A recent study by Federal Reserve and M.I.T. researchers analyzing the 1918 flu pandemic suggests that aggressive public health measures — while hurting the economy in the short-term — may actually contribute to a faster, stronger economic recovery when the COVID-19 pandemic subsides.
Want to learn more?
- Comparing the 1918 flu with COVID-19
- How social distancing may help the economy overall
- Applying lessons from 1918 to today
Comparing the 1918 flu with COVID-19
To get an idea of how public policy measures might affect the economy in the long run after the COVID-19 pandemic ends, researchers looked at data from around the time of the last major pandemic in American history. They reviewed state- and city-level data on flu-related deaths, economic activity, bank records and public health interventions from that time.
The 1918 flu pandemic, which struck in waves during 1918 until the end of 1920, killed at least 50 million people worldwide, including 550,000 to 675,000 Americans, the researchers point out.
The illness itself significantly affected local economies throughout the country, researchers say. It also reduced state-level manufacturing output by an estimated 18%, caused bank losses, and led to a rise in business and consumer loan default rates. The pandemic also reduced consumer supply and demand.
To thwart the advance of the illness, communities in 1918 did many of the same things Americans are doing today to halt COVID-19 — closing schools and other public places, banning public gatherings and limiting business hours, the researchers note.

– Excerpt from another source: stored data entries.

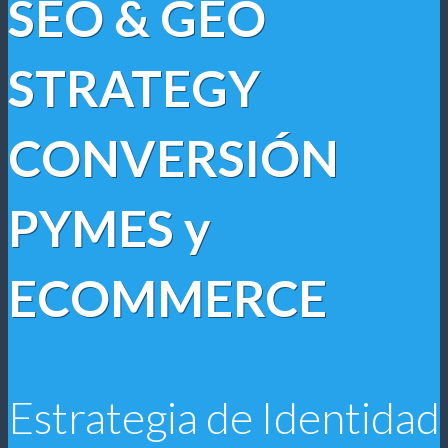
SEO & GEO
STRATEGY
CONVERSIÓN
PYMES y
ECOMMERCE
Estrategia de Identidad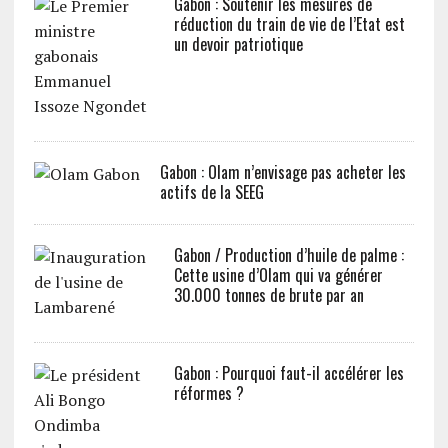
Gabon : Soutenir les mesures de
réduction du train de vie de l’Etat est
un devoir patriotique
Gabon : Olam n’envisage pas acheter les
actifs de la SEEG
Gabon / Production d’huile de palme :
Cette usine d’Olam qui va générer
30.000 tonnes de brute par an
Gabon : Pourquoi faut-il accélérer les
réformes ?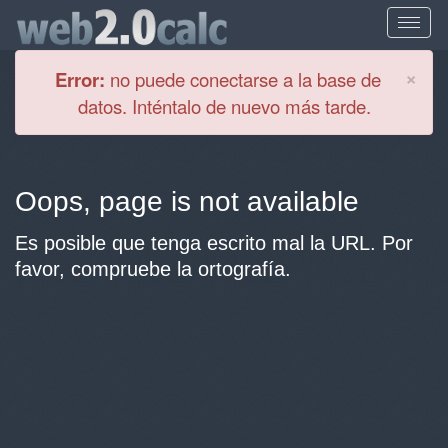
Cl
×
Error:
no puede conectarse a la base de
datos. Inténtalo de nuevo más tarde.
Oops, page is not available
Es posible que tenga escrito mal la URL. Por
favor, compruebe la ortografía.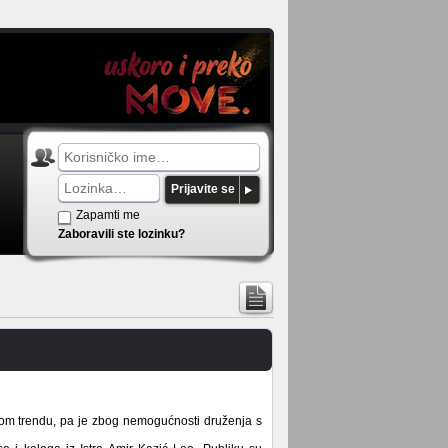
Prijavite se
Zapamti me
Zaboravili ste lozinku?
nom trendu, pa je zbog nemogućnosti druženja s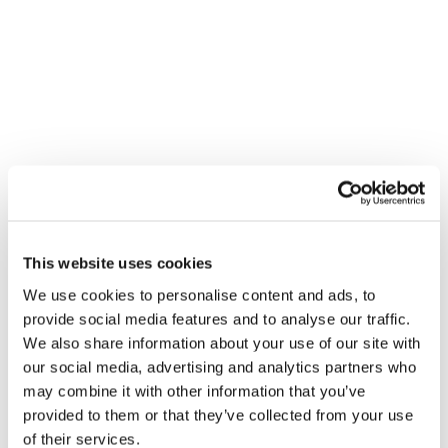
Related News
This website uses cookies
A Odisseia, de Christopher
We use cookies to personalise content and ads, to
Nolan: Ulisses e a
provide social media features and to analyse our traffic.
necessidade de um novo
5 de agosto de 2026
We also share information about your use of our site with
amanhecer
our social media, advertising and analytics partners who
Da América do Sul, três
may combine it with other information that you’ve
histórias de ecologia, esporte
provided to them or that they’ve collected from your use
e saúde
of their services.
30 de julho de 2026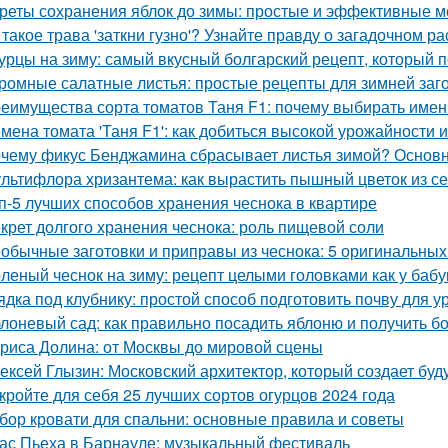
реты сохранения яблок до зимы: простые и эффективные 
 такое трава 'заткни гузно'? Узнайте правду о загадочном р
урцы на зиму: самый вкусный болгарский рецепт, который 
ромные салатные листья: простые рецепты для зимней заг
еимущества сорта томатов Таня F1: почему выбирать имен
мена томата 'Таня F1': как добиться высокой урожайности 
чему фикус Бенджамина сбрасывает листья зимой? Основ
льтифлора хризантема: как вырастить пышный цветок из с
п-5 лучших способов хранения чеснока в квартире
крет долгого хранения чеснока: роль пищевой соли
обычные заготовки и приправы из чеснока: 5 оригинальных
леный чеснок на зиму: рецепт целыми головками как у баб
ядка под клубнику: простой способ подготовить почву для 
лоневый сад: как правильно посадить яблоню и получить 
риса Долина: от Москвы до мировой сцены
ексей Глызин: Московский архитектор, который создает бу
кройте для себя 25 лучших сортов огурцов 2024 года
бор кровати для спальни: основные правила и советы
ас Пьеха в Барнауле: музыкальный фестиваль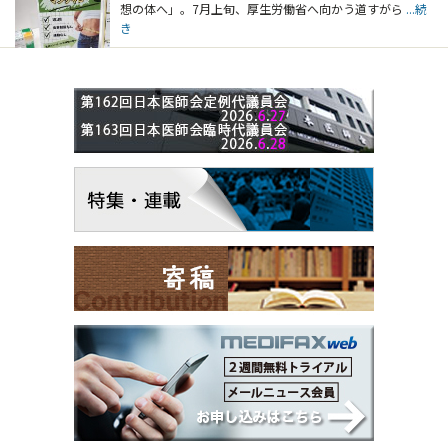
想の体へ」。7月上旬、厚生労働省へ向かう道すがら
...続
き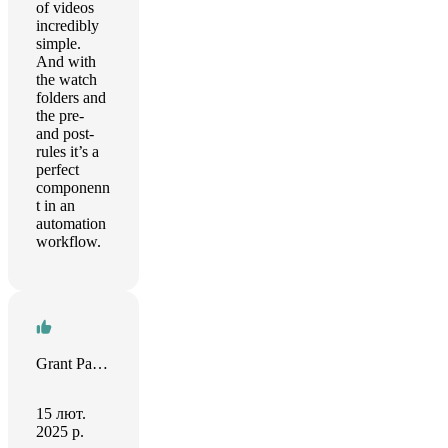
of videos
incredibly
simple.
And with
the watch
folders and
the pre-
and post-
rules it’s a
perfect
componenn
t in an
automation
workflow.
Grant Paterson
15 лют.
2025 р.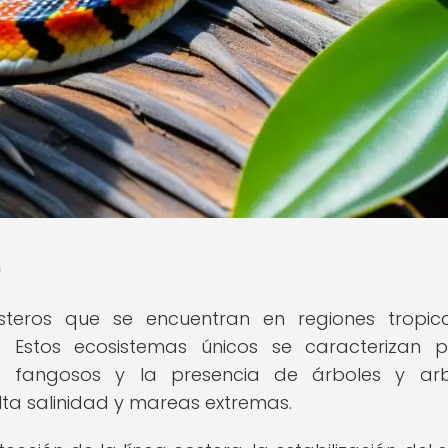
?
teros que se encuentran en regiones tropic
. Estos ecosistemas únicos se caracterizan 
s fangosos y la presencia de árboles y arb
lta salinidad y mareas extremas.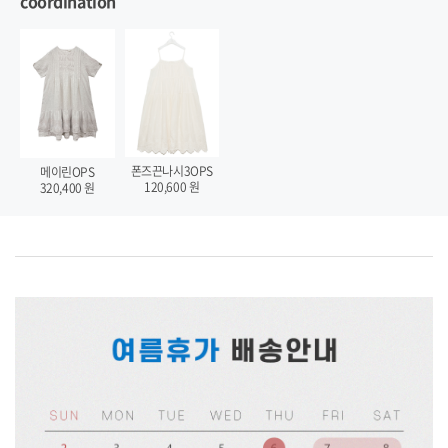
coordination
폰즈끈나시3OPS
메이린OPS
120,600
원
320,400
원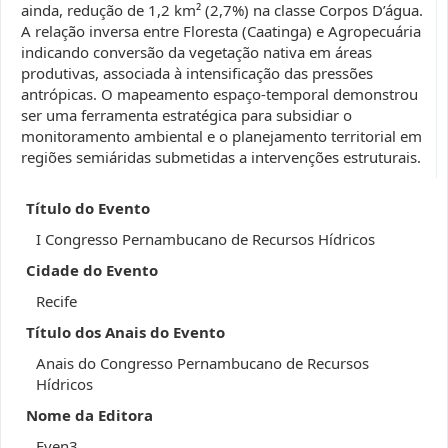
ainda, redução de 1,2 km² (2,7%) na classe Corpos D’água.
A relação inversa entre Floresta (Caatinga) e Agropecuária
indicando conversão da vegetação nativa em áreas
produtivas, associada à intensificação das pressões
antrópicas. O mapeamento espaço-temporal demonstrou
ser uma ferramenta estratégica para subsidiar o
monitoramento ambiental e o planejamento territorial em
regiões semiáridas submetidas a intervenções estruturais.
Título do Evento
I Congresso Pernambucano de Recursos Hídricos
Cidade do Evento
Recife
Título dos Anais do Evento
Anais do Congresso Pernambucano de Recursos
Hídricos
Nome da Editora
Even3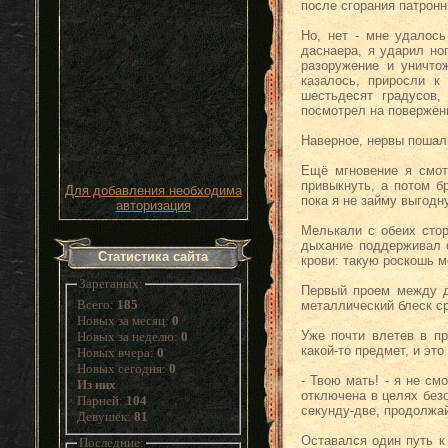
после сгорания патрон
Но, нет - мне удалось
даснаера, я ударил но
разоружение и уничто
казалось, приросли к
шестьдесят градусов,
посмотрел на поверженн
Наверное, нервы пошал
Ещё мгновение я смот
привыкнуть, а потом б
Для добавления необходима
пока я не займу выгодн
авторизация
Мелькали с обеих стор
дыхание поддерживал с
Статистика сайта
крови: такую роскошь м
Зареганых:
Первый проем между до
Всего:
185
металлический блеск ср
Новых за месяц:
0
Уже почти влетев в п
Новых за неделю:
0
какой-то предмет, и это
Новых вчера:
0
Новых сегодня:
0
- Твою мать! - я не см
Из них
отключена в целях безо
Парней:
104
секунду-две, продолжай
Девушек:
81
Оставался один путь к
Последние: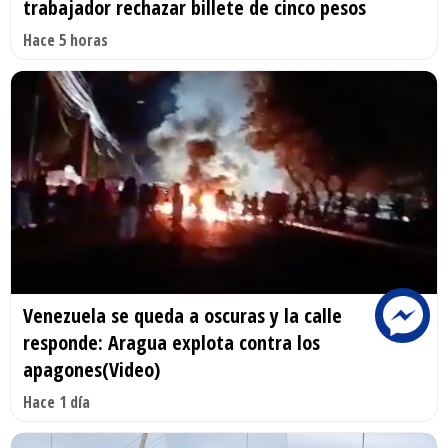
trabajador rechazar billete de cinco pesos
Hace 5 horas
Venezuela se queda a oscuras y la calle
responde: Aragua explota contra los
apagones(Video)
Hace 1 día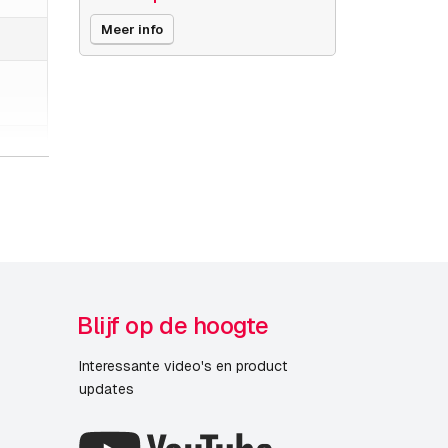
Meer info
Blijf op de hoogte
Interessante video's en product
updates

How social distancing may help the economy overall
Social distancing and other non-pharmaceutical interventions, or NPIs, may appear to have negative short-term impacts on the economy. But researchers found their long-term effects are more positive.
Cities that implemented fewer and shorter social measures in 1918 not only saw higher mortality rates due to the flu, they also tended to remain economically depressed for years after the pandemic ended, researchers found.
Meanwhile, cities that took early and aggressive action and implemented more NPIs had fewer deaths and performed better economically after the pandemic ended. In fact, reacting 10 days earlier to the pandemic equated to a 5% increase in manufacturing employment afterward. And keeping NPIs in place for 50 additional days boosted manufacturing employment by 6.5% after the flu subsided, researchers found.
Applying lessons from 1918 to today
The study notes that there are many differences between the last pandemic and this one. World War I had just ended, and the 1918 flu appears to have been more deadly — especially for people of prime working age. Many factors could affect the interpretation of their findings, the researchers caution.
Still, the study does seem to suggest that pandemics cause more harm to economies than the public health measures that governments employ to prevent the spread of the disease. And if left unchecked, the effects of a pandemic can plague economies for years after the illness itself subsides.
Not only do public-health measures not make things worse for the economy overall, researchers say, they can actually help economic recovery after the pandemic is over.
“Altogether, our findings suggest that pandemics can have substantial economic costs, and NPIs can have economic merits, beyond lowering mortality,” the researchers wrote.